◆ PROVIDED DATA ◆
------------------------------------------------------------------------

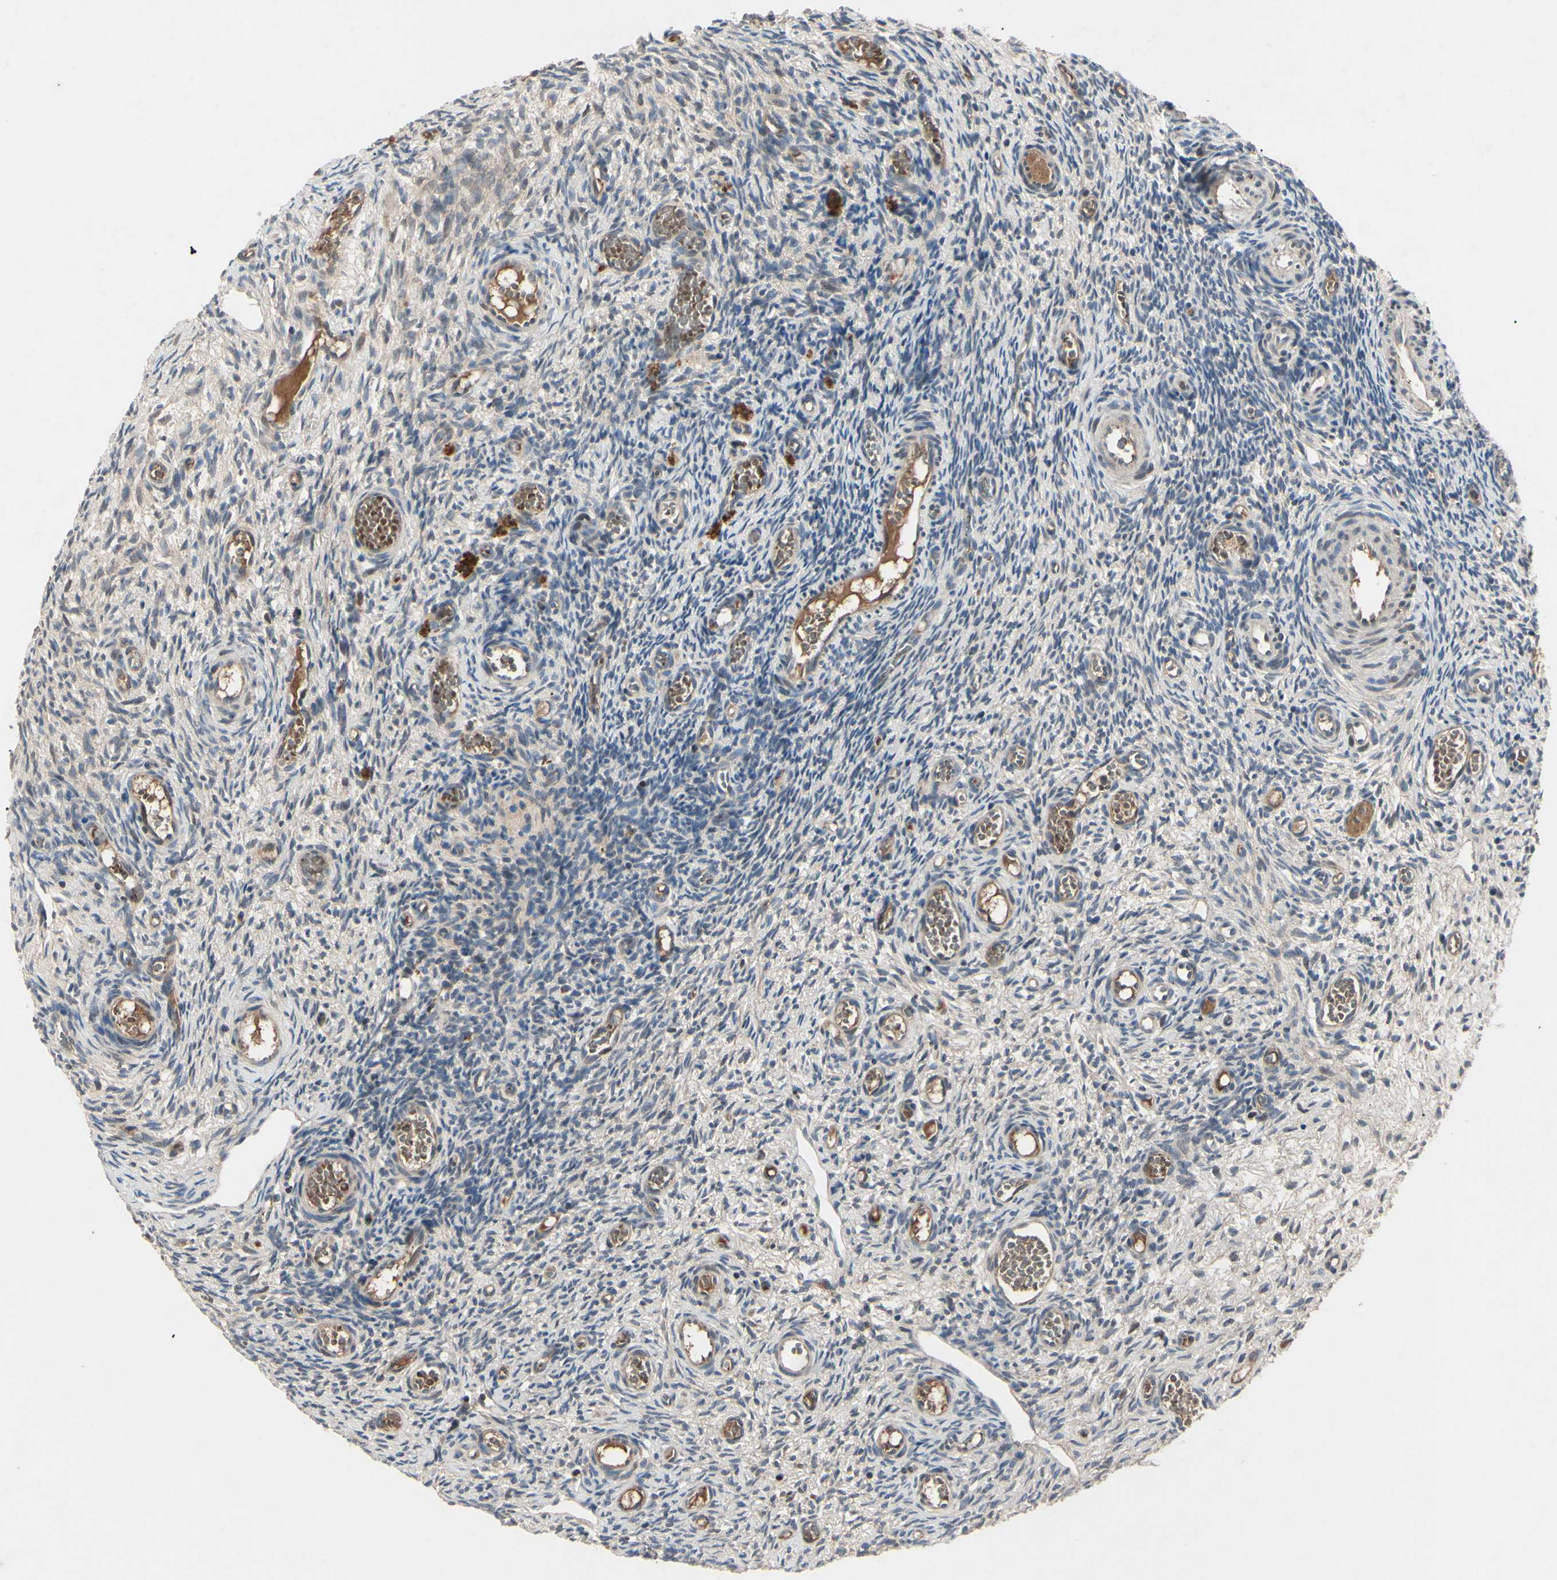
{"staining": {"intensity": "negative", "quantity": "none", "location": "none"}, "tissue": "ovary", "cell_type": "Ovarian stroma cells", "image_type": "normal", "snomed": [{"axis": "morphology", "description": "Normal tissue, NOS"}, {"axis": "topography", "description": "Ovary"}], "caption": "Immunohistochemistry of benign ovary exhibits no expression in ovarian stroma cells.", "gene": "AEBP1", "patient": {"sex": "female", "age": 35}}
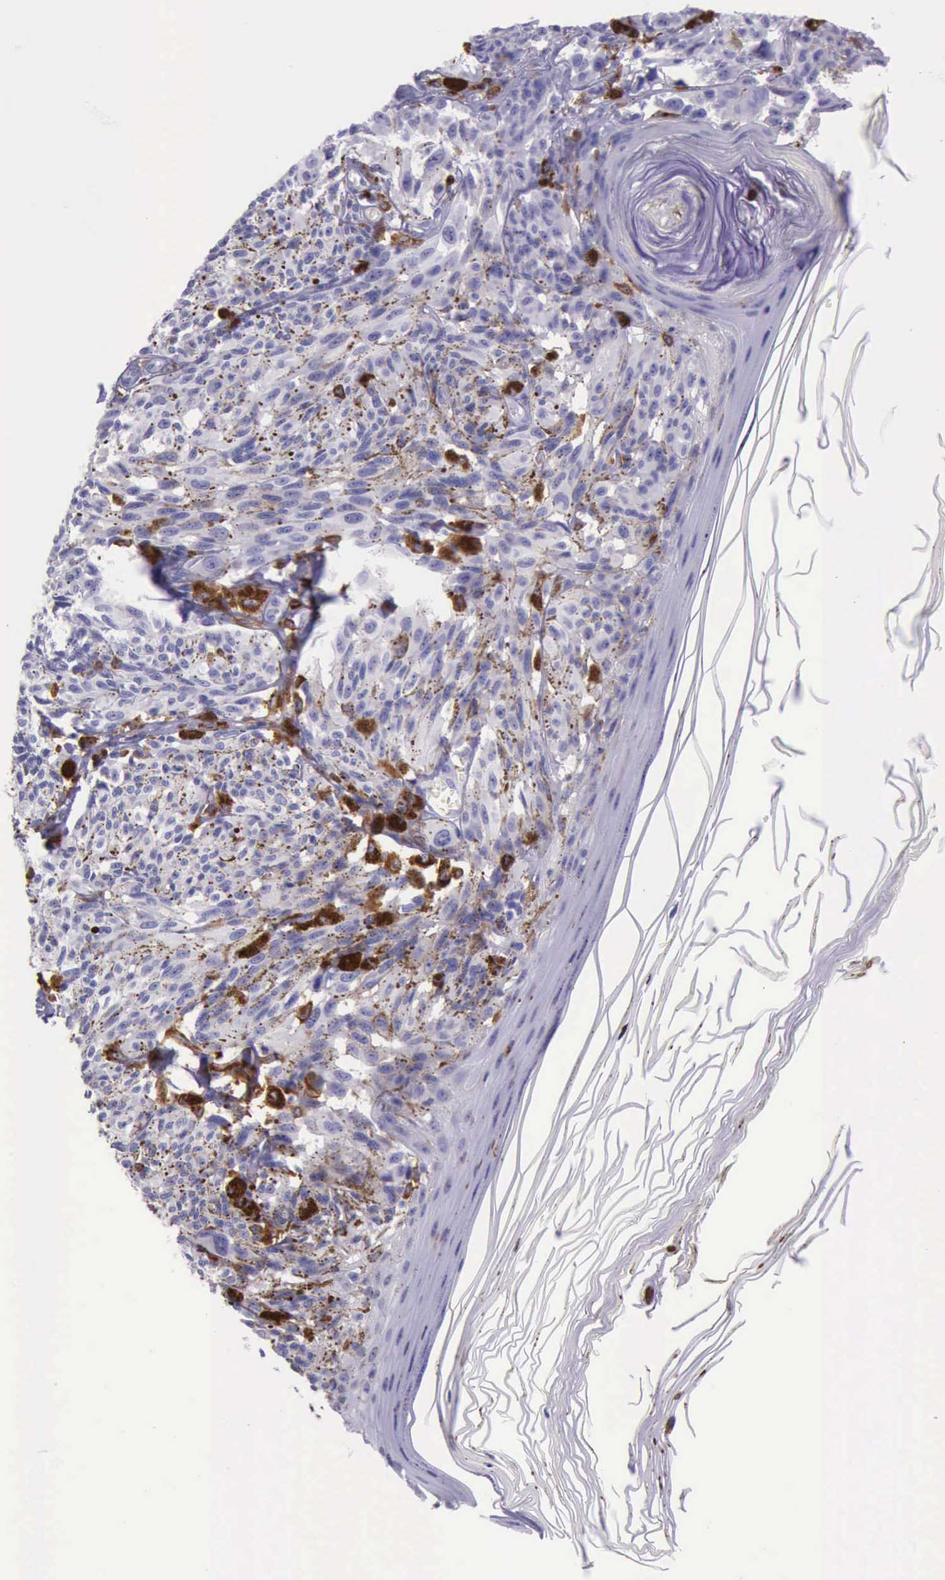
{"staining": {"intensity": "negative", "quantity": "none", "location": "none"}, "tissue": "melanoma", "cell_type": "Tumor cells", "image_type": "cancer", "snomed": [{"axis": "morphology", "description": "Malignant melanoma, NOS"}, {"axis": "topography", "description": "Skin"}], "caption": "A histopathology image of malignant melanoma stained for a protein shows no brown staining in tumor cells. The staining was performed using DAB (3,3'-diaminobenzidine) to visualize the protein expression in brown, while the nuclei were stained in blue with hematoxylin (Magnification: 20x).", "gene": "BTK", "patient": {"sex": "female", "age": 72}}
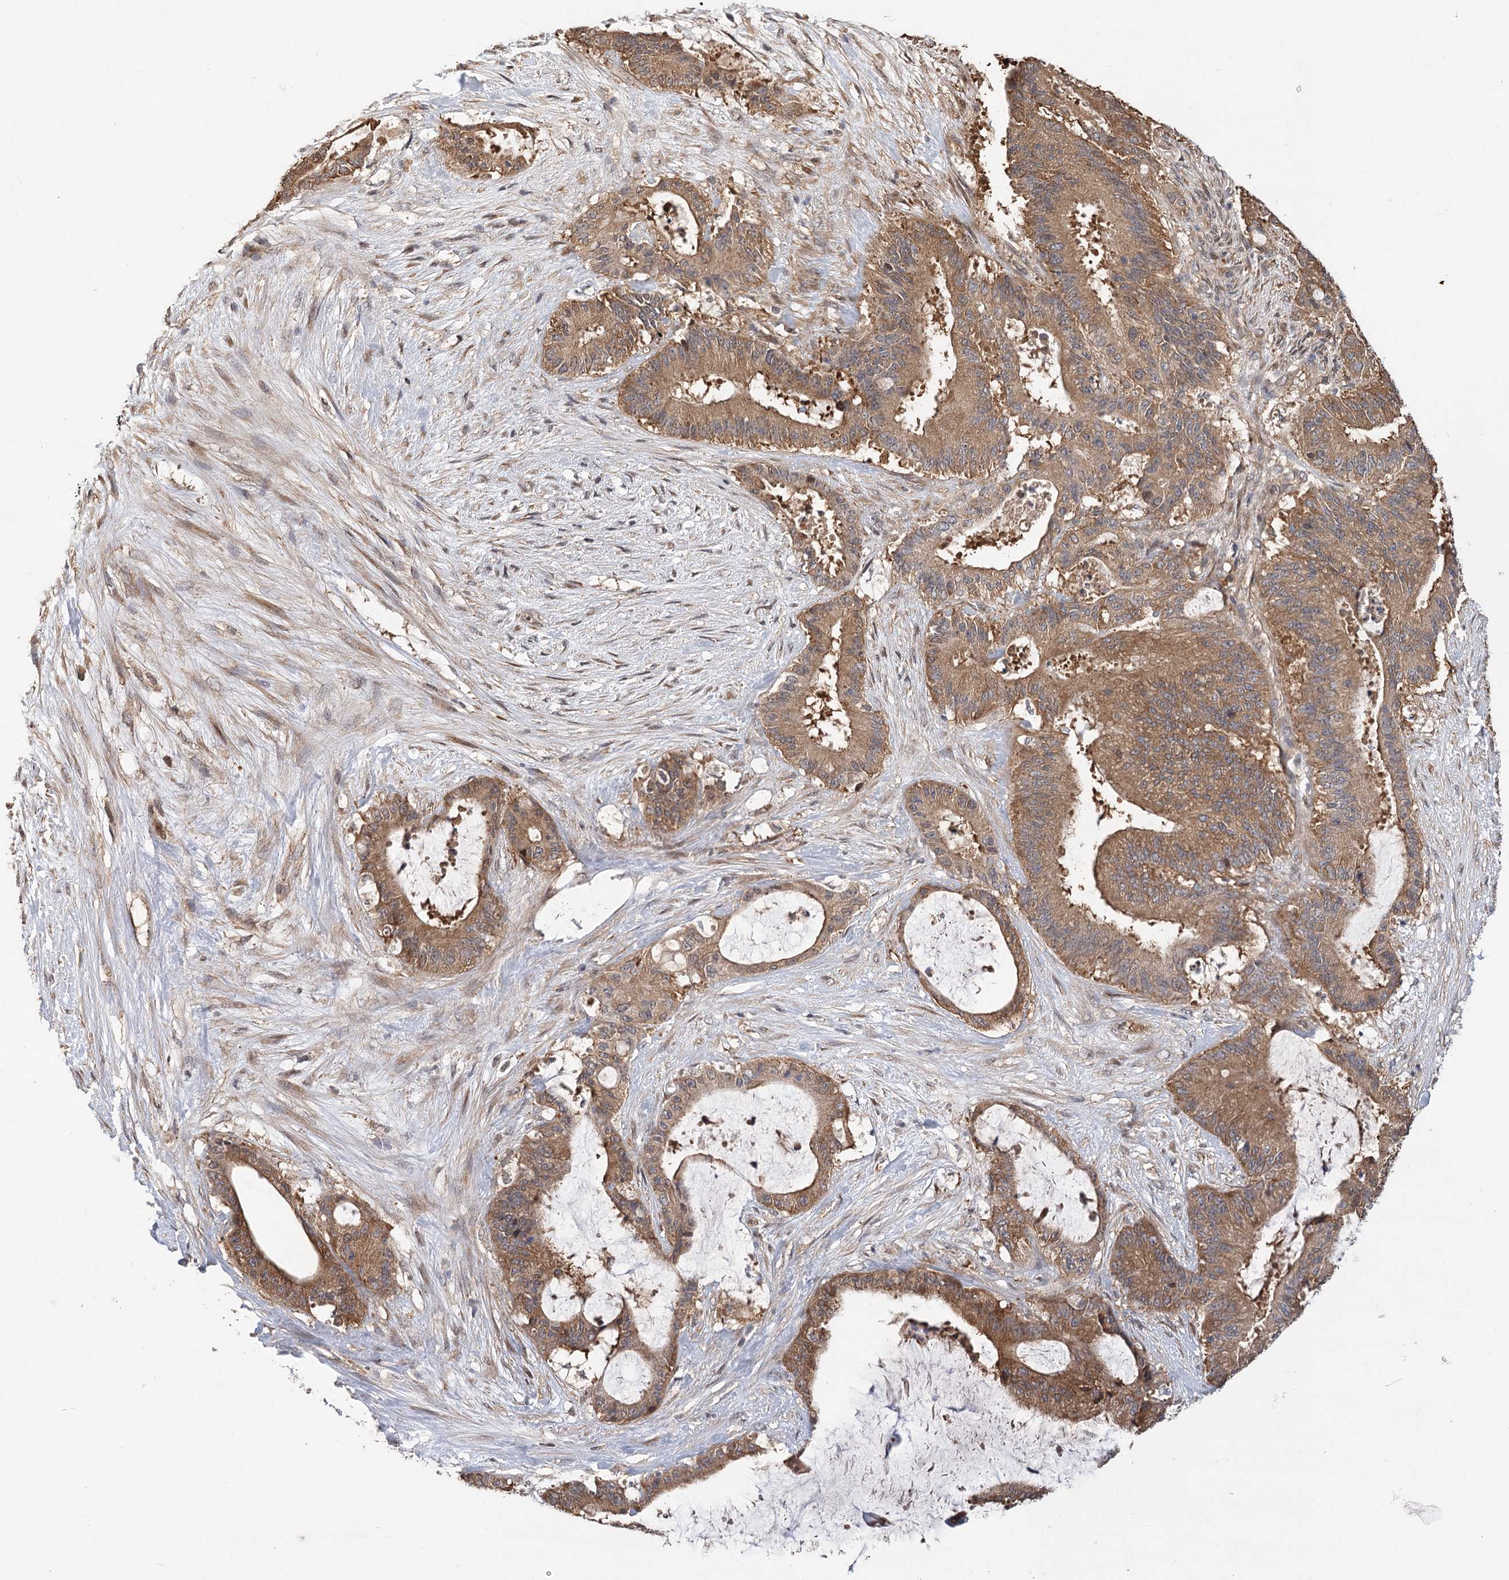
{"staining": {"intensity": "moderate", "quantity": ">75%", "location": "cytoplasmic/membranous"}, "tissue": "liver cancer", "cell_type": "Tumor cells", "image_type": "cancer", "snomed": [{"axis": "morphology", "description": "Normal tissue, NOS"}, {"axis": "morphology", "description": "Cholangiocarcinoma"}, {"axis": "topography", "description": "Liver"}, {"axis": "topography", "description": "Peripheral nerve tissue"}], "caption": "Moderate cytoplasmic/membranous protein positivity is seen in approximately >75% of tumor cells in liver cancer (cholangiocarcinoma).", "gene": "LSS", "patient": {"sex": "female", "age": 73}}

------------------------------------------------------------------------

Print all the lines above again exactly, without any pictures.

◆ TASK SOLUTION ◆
{"staining": {"intensity": "negative", "quantity": "none", "location": "none"}, "tissue": "ovary", "cell_type": "Ovarian stroma cells", "image_type": "normal", "snomed": [{"axis": "morphology", "description": "Normal tissue, NOS"}, {"axis": "topography", "description": "Ovary"}], "caption": "Immunohistochemistry of benign ovary exhibits no expression in ovarian stroma cells.", "gene": "AEBP1", "patient": {"sex": "female", "age": 35}}
{"staining": {"intensity": "negative", "quantity": "none", "location": "none"}, "tissue": "melanoma", "cell_type": "Tumor cells", "image_type": "cancer", "snomed": [{"axis": "morphology", "description": "Malignant melanoma, NOS"}, {"axis": "topography", "description": "Skin"}], "caption": "A histopathology image of malignant melanoma stained for a protein shows no brown staining in tumor cells. The staining was performed using DAB (3,3'-diaminobenzidine) to visualize the protein expression in brown, while the nuclei were stained in blue with hematoxylin (Magnification: 20x).", "gene": "BTK", "patient": {"sex": "female", "age": 72}}
{"staining": {"intensity": "moderate", "quantity": ">75%", "location": "cytoplasmic/membranous"}, "tissue": "liver cancer", "cell_type": "Tumor cells", "image_type": "cancer", "snomed": [{"axis": "morphology", "description": "Normal tissue, NOS"}, {"axis": "morphology", "description": "Cholangiocarcinoma"}, {"axis": "topography", "description": "Liver"}, {"axis": "topography", "description": "Peripheral nerve tissue"}], "caption": "Moderate cytoplasmic/membranous protein positivity is seen in approximately >75% of tumor cells in liver cancer (cholangiocarcinoma).", "gene": "LSS", "patient": {"sex": "female", "age": 73}}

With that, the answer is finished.